*Your assignment*.
Present the rows below as a Markdown table with the columns Number and Line, numbering each line in order and skipping blank lines. Leave the pictures out of the table.

*Material for this task*.
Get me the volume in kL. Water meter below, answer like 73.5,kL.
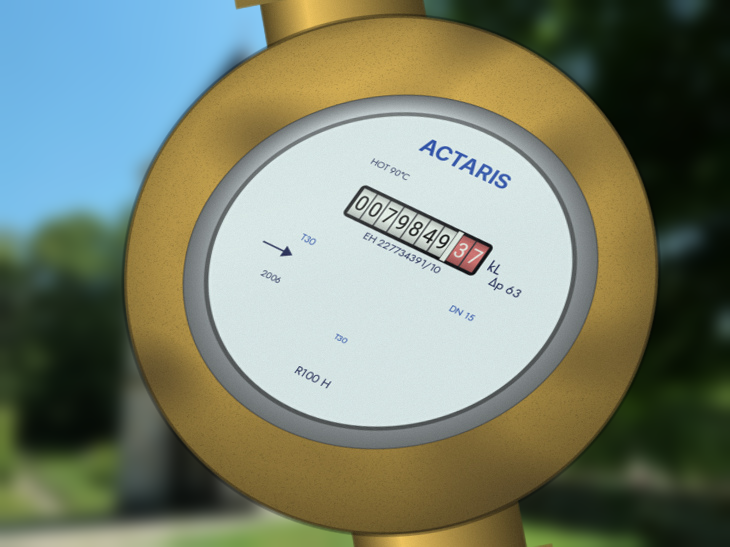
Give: 79849.37,kL
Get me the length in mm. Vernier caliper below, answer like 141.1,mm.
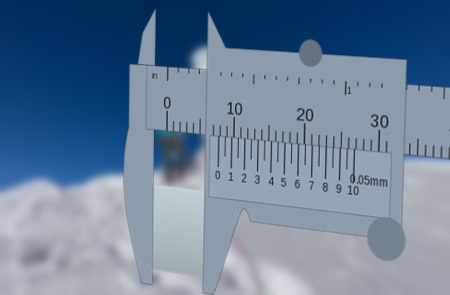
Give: 7.8,mm
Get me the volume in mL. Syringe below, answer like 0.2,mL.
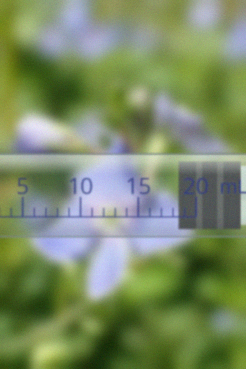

*Exercise result*.
| Number | Line |
|---|---|
| 1 | Get me the volume in kL. Water meter below, answer like 73.5,kL. |
| 2 | Give: 79849.37,kL |
| 3 | Get me the length in mm. Vernier caliper below, answer like 141.1,mm. |
| 4 | Give: 7.8,mm |
| 5 | Get me the volume in mL. Syringe below, answer like 0.2,mL. |